As far as whether or not ROI is actually lower, I think that strays from the current topic. I'll just say I think there are some instances where ROI is not necessarily lower. Your example of complex offers makes sense. I also think that product coupons could do well.
Back on point
There are really only three non-conmpeting classes of explanations for declining EPC's:
1) People are wrong and EPC's aren't really going down. People who observe lower EPC's are just arguing from limited sample or calculating wrong.
2) Google has reduced payout rates.
3) CPC's paid by advertisers have gone down.
I'd be happy to hear a fourth class of explanation, but I think you have to use some combination the three above.
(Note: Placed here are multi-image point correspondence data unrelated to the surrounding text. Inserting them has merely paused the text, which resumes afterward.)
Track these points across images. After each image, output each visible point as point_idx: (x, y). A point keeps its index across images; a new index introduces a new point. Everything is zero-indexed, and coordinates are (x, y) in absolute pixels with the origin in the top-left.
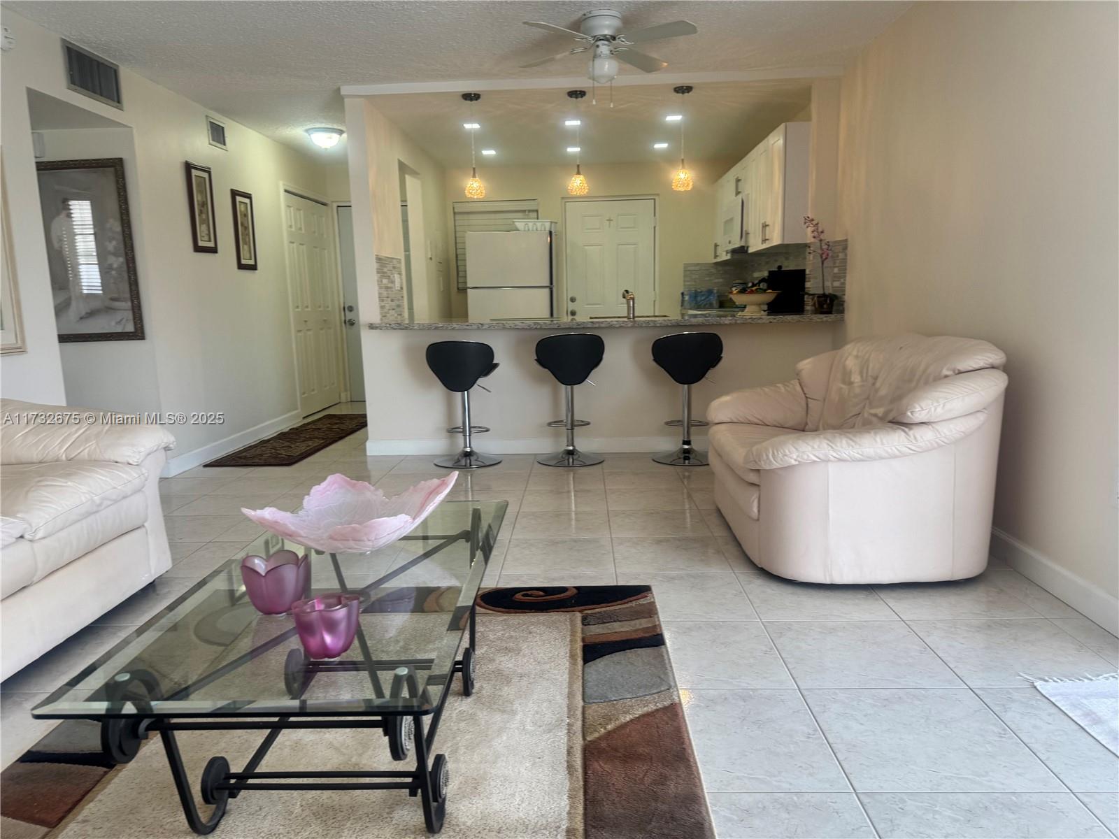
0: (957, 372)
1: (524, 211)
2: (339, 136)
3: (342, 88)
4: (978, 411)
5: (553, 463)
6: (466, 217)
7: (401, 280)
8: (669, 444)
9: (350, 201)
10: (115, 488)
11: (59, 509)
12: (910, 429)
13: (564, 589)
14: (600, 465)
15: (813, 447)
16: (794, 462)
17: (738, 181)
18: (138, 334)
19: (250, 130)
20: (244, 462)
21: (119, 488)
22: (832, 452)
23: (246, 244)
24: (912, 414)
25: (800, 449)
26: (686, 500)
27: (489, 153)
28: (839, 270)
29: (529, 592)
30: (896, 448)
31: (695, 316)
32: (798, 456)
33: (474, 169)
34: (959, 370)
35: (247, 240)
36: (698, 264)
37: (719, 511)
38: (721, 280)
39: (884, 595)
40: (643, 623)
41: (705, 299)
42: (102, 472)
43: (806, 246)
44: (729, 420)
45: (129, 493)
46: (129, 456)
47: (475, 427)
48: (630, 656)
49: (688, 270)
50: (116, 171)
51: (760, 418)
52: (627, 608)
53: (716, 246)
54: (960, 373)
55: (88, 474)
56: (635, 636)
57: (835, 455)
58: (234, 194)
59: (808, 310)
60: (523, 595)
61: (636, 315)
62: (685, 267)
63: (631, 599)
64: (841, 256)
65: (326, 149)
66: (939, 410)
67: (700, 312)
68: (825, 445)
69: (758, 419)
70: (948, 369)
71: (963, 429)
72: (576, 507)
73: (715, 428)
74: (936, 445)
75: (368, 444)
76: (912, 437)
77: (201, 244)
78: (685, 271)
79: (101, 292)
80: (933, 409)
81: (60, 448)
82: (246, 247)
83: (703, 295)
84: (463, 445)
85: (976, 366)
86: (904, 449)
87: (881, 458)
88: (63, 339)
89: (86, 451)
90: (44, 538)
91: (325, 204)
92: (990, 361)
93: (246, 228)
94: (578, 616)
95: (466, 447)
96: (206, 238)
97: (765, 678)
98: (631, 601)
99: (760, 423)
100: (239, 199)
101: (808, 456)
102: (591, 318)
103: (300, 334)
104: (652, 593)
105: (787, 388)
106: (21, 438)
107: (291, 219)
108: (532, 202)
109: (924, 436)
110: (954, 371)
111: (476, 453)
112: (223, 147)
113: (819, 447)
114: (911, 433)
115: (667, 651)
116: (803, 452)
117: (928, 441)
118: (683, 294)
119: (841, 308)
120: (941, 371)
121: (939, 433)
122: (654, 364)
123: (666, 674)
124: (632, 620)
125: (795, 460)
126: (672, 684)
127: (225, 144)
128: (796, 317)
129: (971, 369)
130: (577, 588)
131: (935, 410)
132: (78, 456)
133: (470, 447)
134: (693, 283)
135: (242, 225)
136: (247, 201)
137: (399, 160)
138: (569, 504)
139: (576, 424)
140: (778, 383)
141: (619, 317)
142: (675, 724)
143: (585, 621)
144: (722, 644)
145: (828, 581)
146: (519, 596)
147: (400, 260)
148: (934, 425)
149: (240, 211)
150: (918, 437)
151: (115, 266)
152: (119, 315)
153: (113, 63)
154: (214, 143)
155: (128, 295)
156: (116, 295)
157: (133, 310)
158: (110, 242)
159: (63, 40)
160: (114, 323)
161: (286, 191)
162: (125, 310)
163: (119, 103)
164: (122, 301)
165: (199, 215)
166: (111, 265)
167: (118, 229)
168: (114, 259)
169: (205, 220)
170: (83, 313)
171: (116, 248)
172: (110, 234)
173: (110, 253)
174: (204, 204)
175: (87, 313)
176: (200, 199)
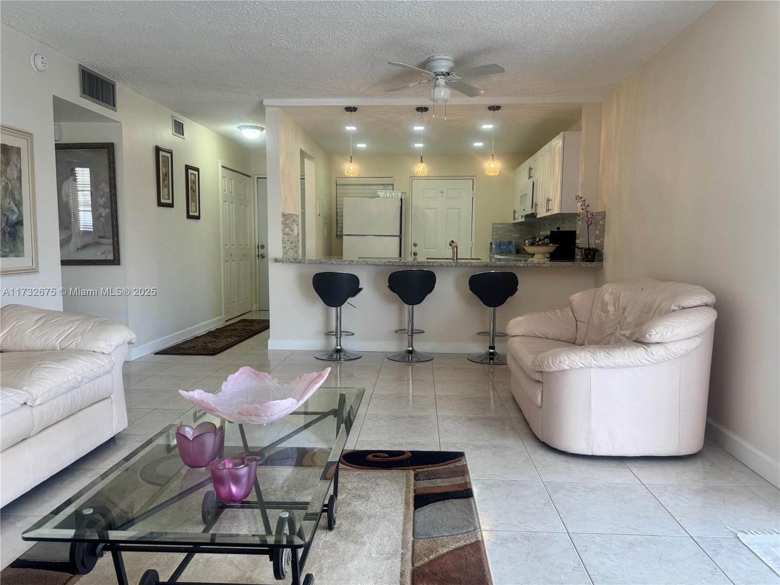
0: (681, 308)
1: (384, 185)
2: (260, 132)
3: (264, 100)
4: (696, 336)
5: (398, 359)
6: (344, 187)
7: (298, 229)
8: (479, 348)
9: (266, 175)
10: (92, 370)
11: (53, 384)
12: (649, 347)
13: (401, 453)
14: (430, 362)
15: (580, 357)
16: (567, 367)
17: (530, 169)
18: (116, 261)
19: (201, 126)
20: (183, 351)
21: (95, 370)
22: (593, 361)
23: (193, 202)
24: (649, 336)
25: (571, 359)
26: (491, 390)
27: (362, 146)
28: (600, 232)
29: (377, 454)
30: (638, 360)
31: (500, 260)
32: (570, 363)
33: (351, 157)
34: (683, 306)
35: (194, 199)
36: (502, 224)
37: (514, 399)
38: (518, 235)
39: (629, 464)
40: (458, 480)
41: (506, 248)
42: (84, 358)
43: (577, 215)
44: (522, 334)
45: (102, 374)
46: (103, 348)
47: (344, 332)
48: (448, 504)
49: (496, 228)
50: (109, 152)
51: (544, 333)
52: (447, 468)
53: (515, 212)
54: (683, 308)
55: (74, 360)
56: (451, 490)
57: (595, 363)
58: (188, 168)
59: (578, 259)
60: (373, 456)
61: (458, 257)
62: (493, 226)
63: (450, 461)
64: (601, 222)
65: (252, 140)
66: (669, 334)
67: (503, 257)
68: (589, 356)
69: (542, 334)
70: (675, 306)
71: (686, 349)
72: (413, 392)
73: (512, 339)
74: (667, 359)
75: (269, 341)
76: (650, 353)
77: (163, 201)
78: (493, 228)
79: (92, 230)
80: (664, 333)
81: (56, 341)
82: (193, 204)
83: (505, 245)
84: (335, 345)
85: (695, 304)
86: (644, 361)
87: (628, 366)
88: (64, 263)
89: (74, 344)
90: (40, 405)
91: (249, 176)
92: (705, 301)
93: (194, 191)
94: (412, 473)
95: (337, 345)
96: (167, 197)
97: (543, 523)
98: (450, 464)
99: (544, 337)
100: (190, 171)
101: (577, 363)
102: (427, 259)
103: (227, 263)
104: (465, 458)
105: (562, 313)
106: (29, 333)
107: (225, 184)
108: (390, 179)
109: (657, 352)
110: (679, 307)
111: (344, 350)
112: (182, 137)
113: (584, 357)
114: (649, 349)
115: (475, 502)
116: (574, 361)
117: (661, 355)
118: (491, 243)
119: (601, 258)
120: (671, 306)
121: (669, 351)
122: (470, 292)
123: (473, 519)
124: (450, 477)
125: (568, 366)
126: (478, 527)
127: (183, 135)
128: (569, 264)
129: (692, 306)
130: (412, 452)
131: (666, 334)
132: (68, 347)
133: (340, 346)
134: (499, 236)
135: (192, 188)
136: (196, 173)
137: (300, 149)
138: (408, 389)
139: (414, 332)
140: (557, 309)
141: (447, 259)
142: (479, 557)
143: (417, 477)
144: (514, 497)
145: (590, 454)
146: (370, 457)
147: (298, 215)
148: (665, 345)
149: (191, 179)
150: (654, 353)
151: (103, 214)
152: (104, 248)
153: (112, 81)
154: (176, 134)
155: (111, 235)
156: (103, 234)
157: (113, 245)
158: (101, 198)
159: (80, 65)
160: (99, 254)
161: (223, 167)
162: (108, 245)
163: (114, 106)
164: (106, 239)
165: (163, 182)
166: (101, 214)
167: (108, 190)
168: (103, 209)
169: (166, 185)
170: (79, 246)
171: (104, 202)
172: (102, 193)
173: (101, 206)
174: (166, 174)
175: (82, 246)
176: (164, 170)
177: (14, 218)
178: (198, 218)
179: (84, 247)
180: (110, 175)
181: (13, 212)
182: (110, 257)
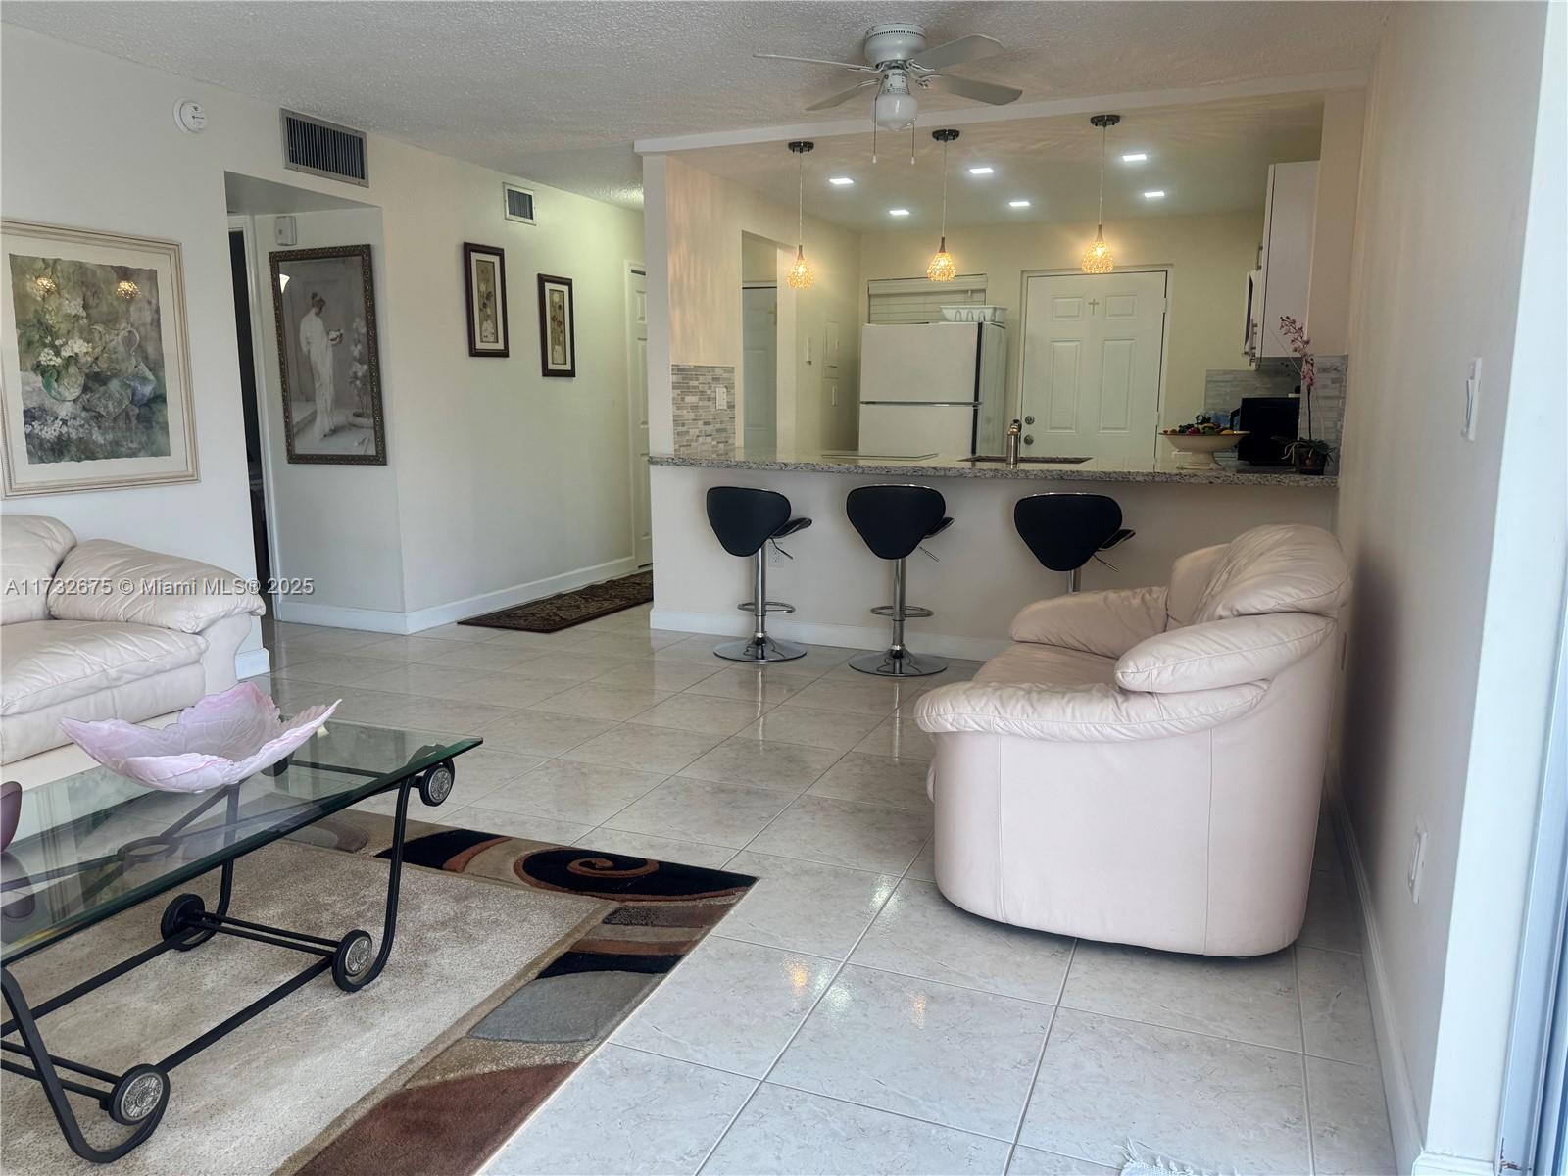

Personally, and again this is just my humble opinion, I think the bulk of the explanation comes from point number 3.
| 12:29 am on Aug 19, 2003 (gmt 0)|
There could be other reasons such as you have a site may have a lot of repeat business and the adsdo not interest them so much, Advertisers might be using clever ways to target your site and hence get a lower CPC.
figment88 are you RPC (revenue per click) lower? and can I ask are they lower over the average Google gives for all time or just lower of some of the highs you have had?
| 12:45 am on Aug 19, 2003 (gmt 0)|
Yes figment, you make a very good point. Perception IS reality, and I think it will be interesting to see what Google may do to "correct" this perception, or what mechanisms are behind any existing perception - is it being spurred by fear of the unknown, or interested competitors spreading rumours. I happen to belive from our own experience that ROI and conversion does differ negatively to positively, but as you agree, it depends on some complex factors. So while agreeing very much that perception is reality my scientiic brakground forces me to ask for facts when i see opinions, and ask for opinions when i see facts!
Personally for our own sites where we act as publisher we have not seen any significant reduction in CPC for the two months since we started. If anything it has gone up. I do sometimes wonder if this reduction in CPC people are seeing may not be accross the board but may be due to things like available ad inventory, (for example our average cpc has always been fiarly modest - perhaps these reductions are mainly being seen in high value CPC areas?
The only other thing i would like to throw in the mix is that theoretically the more impressions you have may be negatively realted to CPC - for various reasons including the more likely that the same user will click on other ads (2nd, 3rd, or 4th with usually have lower CPC) when they encounter a similar block of ads again on your site -(this assumes that the top position in the block is usually more expensive and has more likelihood of being clicked on) - so if you have a reader profile that is more likely to visit multiple pages in a session or period the subsequent clicks on average will attract a lower CPC. Secondly as you provide more ad space in a site, more ad inventory has to be found to fill it, and supposedly the "best highest value ads" are inserted first, and then those ranking lower start to fill up other pages as highest value ads reach their daily limit, or if google has some sort of algos determining (say for example) the max times a certain ad can appear on one site.
My general feeling is that google will reduce the average "percentage" of click value to publishers over time until they find the most lucrative forumula for all 3 players (adwords, advertisers, publishers), and the amount which still stops publishers dropping adsense for their competitors. Though im absolutely sure it will not be a simple percentage, but more complex in the way it is worked out...
One reason for this is that on the adsense reporting screen, the most obvious column (revenue per click) is left off - maybe so that we cant see the gradual decline over the weeks easily!
| 3:50 am on Aug 19, 2003 (gmt 0)|
My earnings per click are way down. My ctr is way off as well. My income is off 85% since the blackout. And my traffic has never been better.